Gandhi is the exemplar of the good heathen. He lived a life of fearless truth, writing candidly about his many (real and perceived) failings, repenting and (often needlessly) atoning for them. He also practised non-violence, forever turning the other cheek, yet persistently confronting injustice, fighting for the rights of the oppressed and working for communal peace and harmony. The standard Christian escape route of the "deathbed conversion" also did not apply to Gandhi. He was publicly assassinated, and his dying words have been officially recorded to be "He Ram!" ("O Rama!"), an invocation of the name of a Hindu god. There is some controversy over what he actually said as he was dying, but none of the versions mentions anything about Jesus. So it's safe to say there was no deathbed conversion or acceptance of Christ in the case of Gandhi, and he died as he had lived, a "heathen".
[I believe Gandhi was very Christian in at least one negative aspect - he constantly suffered from needless guilt.]

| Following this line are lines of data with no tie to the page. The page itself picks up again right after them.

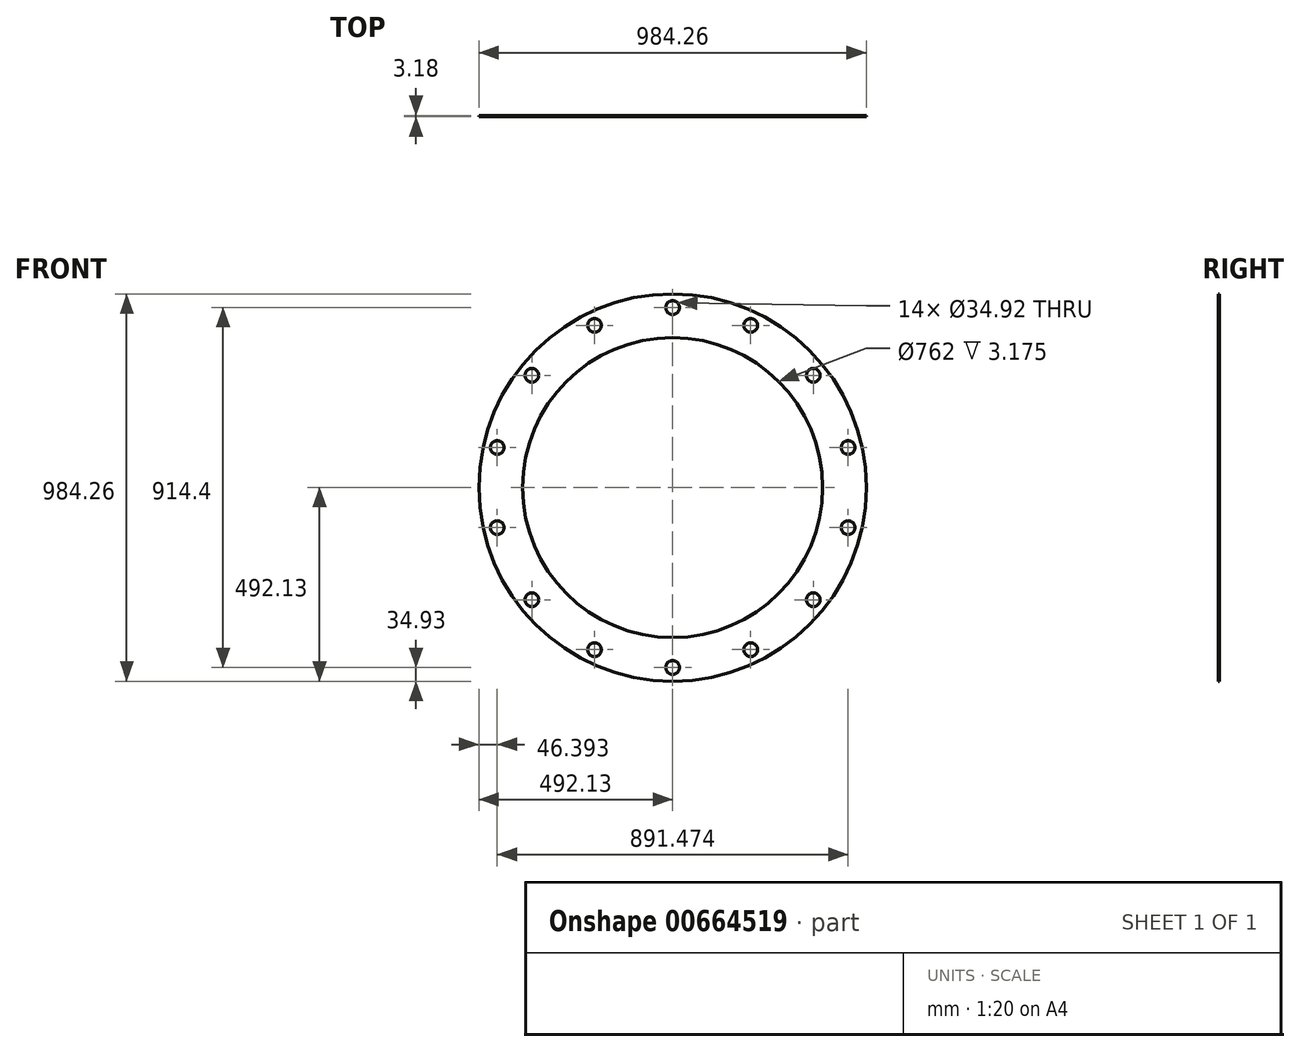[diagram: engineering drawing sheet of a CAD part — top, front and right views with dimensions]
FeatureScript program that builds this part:
annotation { "Feature Type Name" : "Feature", "Feature Type Description" : "" }
export const myFeature = defineFeature(function(context is Context, id is Id, definition is map)
    precondition{}
    {
        {
            var Q0;
            Q0=qCreatedBy(makeId("Front.planeOp"),FACE);
            var sketch = newSketch(context, id + "F0", { "sketchPlane" : qUnion([Q0])});
            skCircle(sketch, "E0", {"center": v(0, 0) * mm, "radius": 381 * mm});
            skCircle(sketch, "E1", {"center": v(0, 0) * mm, "radius": 492.13 * mm});
            skCircle(sketch, "E2", {"center": v(0, 0) * mm, "radius": 457.2 * mm, "construction": true});
            skCircle(sketch, "E3", {"center": v(0, 457.2) * mm, "radius": 17.46 * mm});
            skCircle(sketch, "E4.1.0", {"center": v(-198.37, 411.92) * mm, "radius": 17.46 * mm});
            skCircle(sketch, "E4.2.0", {"center": v(-357.45, 285.06) * mm, "radius": 17.46 * mm});
            skCircle(sketch, "E4.3.0", {"center": v(-445.74, 101.74) * mm, "radius": 17.46 * mm});
            skCircle(sketch, "E4.4.0", {"center": v(-445.74, -101.74) * mm, "radius": 17.46 * mm});
            skCircle(sketch, "E4.5.0", {"center": v(-357.45, -285.06) * mm, "radius": 17.46 * mm});
            skCircle(sketch, "E4.6.0", {"center": v(-198.37, -411.92) * mm, "radius": 17.46 * mm});
            skCircle(sketch, "E4.7.0", {"center": v(0, -457.2) * mm, "radius": 17.46 * mm});
            skCircle(sketch, "E4.8.0", {"center": v(198.37, -411.92) * mm, "radius": 17.46 * mm});
            skCircle(sketch, "E4.9.0", {"center": v(357.45, -285.06) * mm, "radius": 17.46 * mm});
            skCircle(sketch, "E4.10.0", {"center": v(445.74, -101.74) * mm, "radius": 17.46 * mm});
            skCircle(sketch, "E4.11.0", {"center": v(445.74, 101.74) * mm, "radius": 17.46 * mm});
            skCircle(sketch, "E4.12.0", {"center": v(357.45, 285.06) * mm, "radius": 17.46 * mm});
            skCircle(sketch, "E4.13.0", {"center": v(198.37, 411.92) * mm, "radius": 17.46 * mm});
            skSolve(sketch);
        }
        {
            var Q0;
            Q0=makeQuery(id+"F0.imprint","IMPRINT",FACE,{"disambiguationData":[TD([[makeQuery(id+"F0.imprint","IMPRINT",EDGE,{"derivedFrom":sQuery(id+"F0.wireOp",EDGE,"E0")}),-1.0]])]});
            extrude(context, id + "F1", {"entities" : qUnion([Q0]), "depth" : 3.17 * mm, "offsetDistance" : 25.4 * mm});
        }
    });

The example of Gandhi as a person who wouldn't qualify for admission to Heaven according to doctrine has been a constant source of embarrassment to traditional Christians, especially in these modern times when a more secular interpretation of goodness is in favour. It seems unreasonable to more and more people to condemn a good man to an eternity of Hell just because he didn't accept one particular version of "the truth". The idea of a loving God threatening people with eternal torment if they do not accept Him sounds just childish. Many atheists have stated that such unjustifiable fundamentalism was what opened their eyes and turned them off religion. Doctrine is no longer taken on faith but is now expected to justify itself through reasonable argument.

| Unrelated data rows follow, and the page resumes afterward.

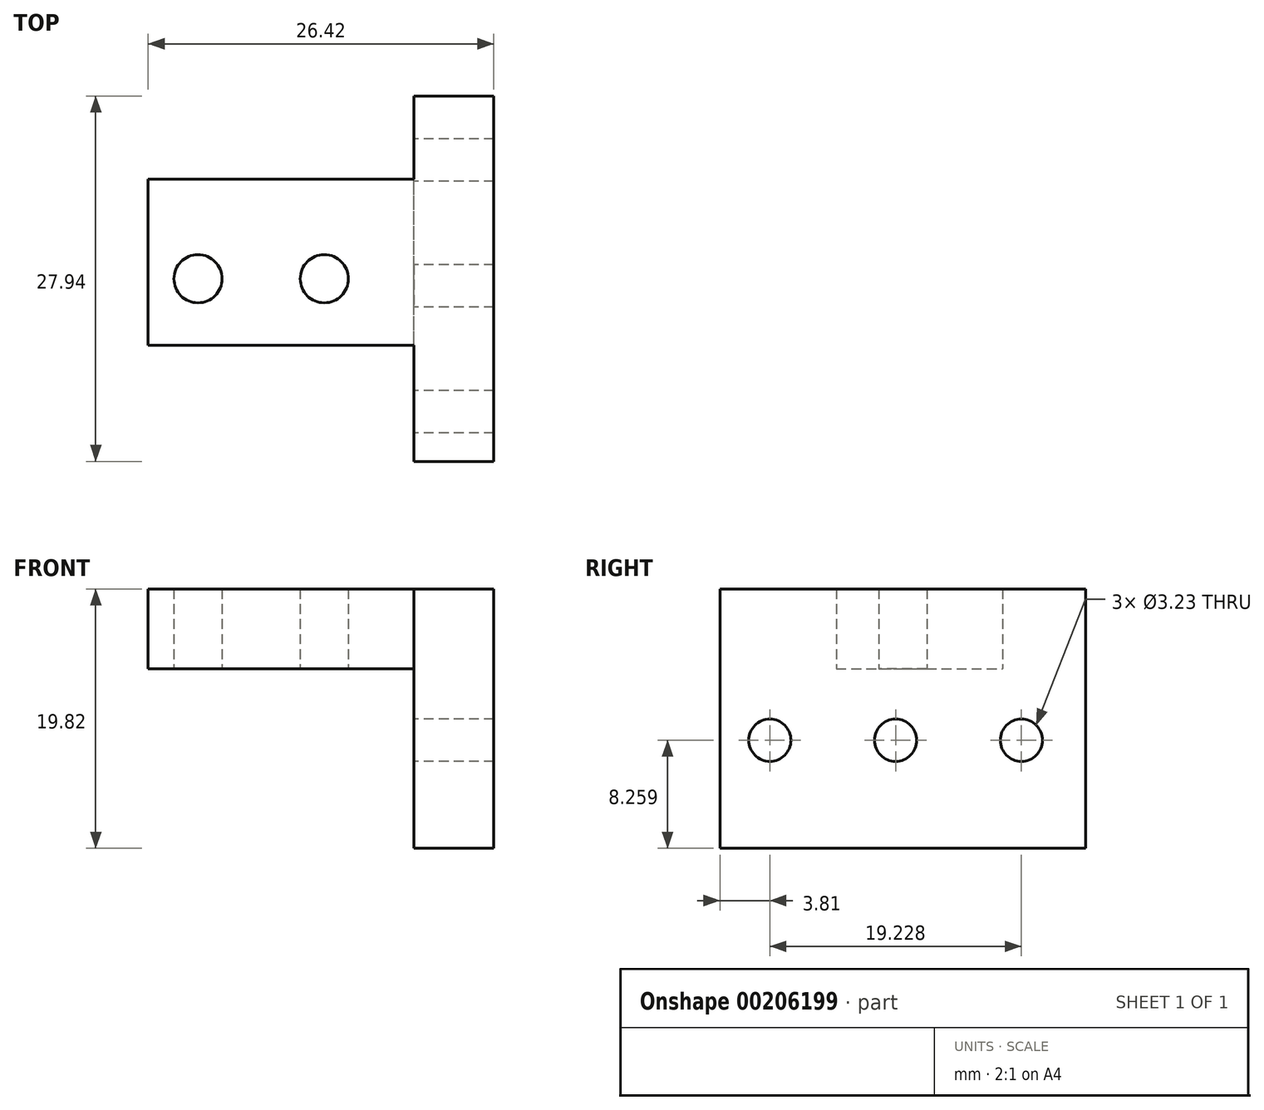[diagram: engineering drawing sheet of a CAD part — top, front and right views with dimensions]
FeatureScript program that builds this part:
annotation { "Feature Type Name" : "Feature", "Feature Type Description" : "" }
export const myFeature = defineFeature(function(context is Context, id is Id, definition is map)
    precondition{}
    {
        {
            var Q0;
            Q0=qCreatedBy(makeId("Top.planeOp"),FACE);
            var sketch = newSketch(context, id + "F0", { "sketchPlane" : qUnion([Q0])});
            skLineSegment(sketch, "E0.bottom", {"start": v(0, 0) * mm, "end": v(20.32, 0) * mm});
            skLineSegment(sketch, "E0.top", {"start": v(0, 12.7) * mm, "end": v(20.32, 12.7) * mm});
            skLineSegment(sketch, "E0.left", {"start": v(0, 0) * mm, "end": v(0, 12.7) * mm});
            skLineSegment(sketch, "E0.right", {"start": v(20.32, 0) * mm, "end": v(20.32, 12.7) * mm});
            skCircle(sketch, "E1", {"center": v(3.8, 5.08) * mm, "radius": 1.84 * mm});
            skCircle(sketch, "E2.1.0.0", {"center": v(13.46, 5.08) * mm, "radius": 1.84 * mm});
            skLineSegment(sketch, "E2.direction1", {"start": v(3.8, 5.08) * mm, "end": v(13.46, 5.08) * mm, "construction": true});
            skSolve(sketch);
        }
        {
            var Q0;
            Q0 = qSketchRegion(id + "F0", true);
            extrude(context, id + "F1", {"entities" : qUnion([Q0]), "depth" : 6.1 * mm});
        }
        {
            var Q0;
            Q0=makeQuery(id+"F1.opExtrude","CAP_FACE",FACE,{"disambiguationData":[OSD([sQuery(id+"F0.wireOp",EDGE,"E0.bottom"),sQuery(id+"F0.wireOp",EDGE,"E0.top"),sQuery(id+"F0.wireOp",EDGE,"E0.left"),sQuery(id+"F0.wireOp",EDGE,"E0.right"),sQuery(id+"F0.wireOp",EDGE,"E1"),sQuery(id+"F0.wireOp",EDGE,"E2.1.0.0")])],"isStart":false});
            var sketch = newSketch(context, id + "F2", { "sketchPlane" : qUnion([Q0])});
            skLineSegment(sketch, "E3.bottom", {"start": v(26.42, -8.9) * mm, "end": v(20.32, -8.9) * mm});
            skLineSegment(sketch, "E3.top", {"start": v(20.32, 19.05) * mm, "end": v(26.42, 19.05) * mm});
            skLineSegment(sketch, "E3.right", {"start": v(20.32, -8.9) * mm, "end": v(20.32, 19.05) * mm});
            skLineSegment(sketch, "E4", {"start": v(26.42, 19.05) * mm, "end": v(26.42, -8.9) * mm});
            skSolve(sketch);
        }
        {
            var Q0;
            Q0 = qSketchRegion(id + "F2", true);
            extrude(context, id + "F3", {"entities" : qUnion([Q0]), "operationType" : NewBodyOperationType.ADD, "oppositeDirection" : true, "depth" : 19.8 * mm});
        }
        {
            var Q0;
            Q0=makeQuery(id+"F3.opExtrude","SWEPT_FACE",FACE,{"disambiguationData":[OSD([sQuery(id+"F2.wireOp",EDGE,"E3.right")])]});
            var sketch = newSketch(context, id + "F4", { "sketchPlane" : qUnion([Q0])});
            skCircle(sketch, "E5", {"center": v(5.08, -5.46) * mm, "radius": 1.61 * mm});
            skCircle(sketch, "E6.1.0.0", {"center": v(-4.53, -5.46) * mm, "radius": 1.61 * mm});
            skCircle(sketch, "E6.2.0.0", {"center": v(-14.15, -5.46) * mm, "radius": 1.61 * mm});
            skLineSegment(sketch, "E6.direction1", {"start": v(5.08, -5.46) * mm, "end": v(-4.53, -5.46) * mm, "construction": true});
            skSolve(sketch);
        }
        {
            var Q0;
            Q0 = qSketchRegion(id + "F4", true);
            extrude(context, id + "F5", {"entities" : qUnion([Q0]), "operationType" : NewBodyOperationType.REMOVE, "oppositeDirection" : true, "depth" : 25.4 * mm});
        }
    });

I see this posthumous baptism of Gandhi as an attempt by the Mormon church to extricate orthodox Christianity as a whole from the embarrassing moral knot it has tied itself into. There is a window of opportunity here because, according to doctrine, souls don't actually go to Heaven or Hell until after the Day of Judgement (which hasn't happened yet), and so there's the chance that they can be saved while they're still waiting! Posthumous baptism gives the heathen soul another chance at salvation, and who's to say the soul won't eagerly grab the opportunity, now that the truth that was hidden from them earlier is plainly visible? The faithful can now say with relief that Gandhi will probably be judged worthy of Heaven because he must have accepted Jesus posthumously.
You have to admire the ingenuity of the idea. Embarrassment has been avoided without an overhaul of the doctrine itself!
I'm not offended, merely amused. Watching the shenanigans of the doctrinally religious is like watching contortionists in action, tying themselves into knots and trying to get out of them. For me, the atheistic explanation of our existence is still the simplest and most rational - and entirely adequate.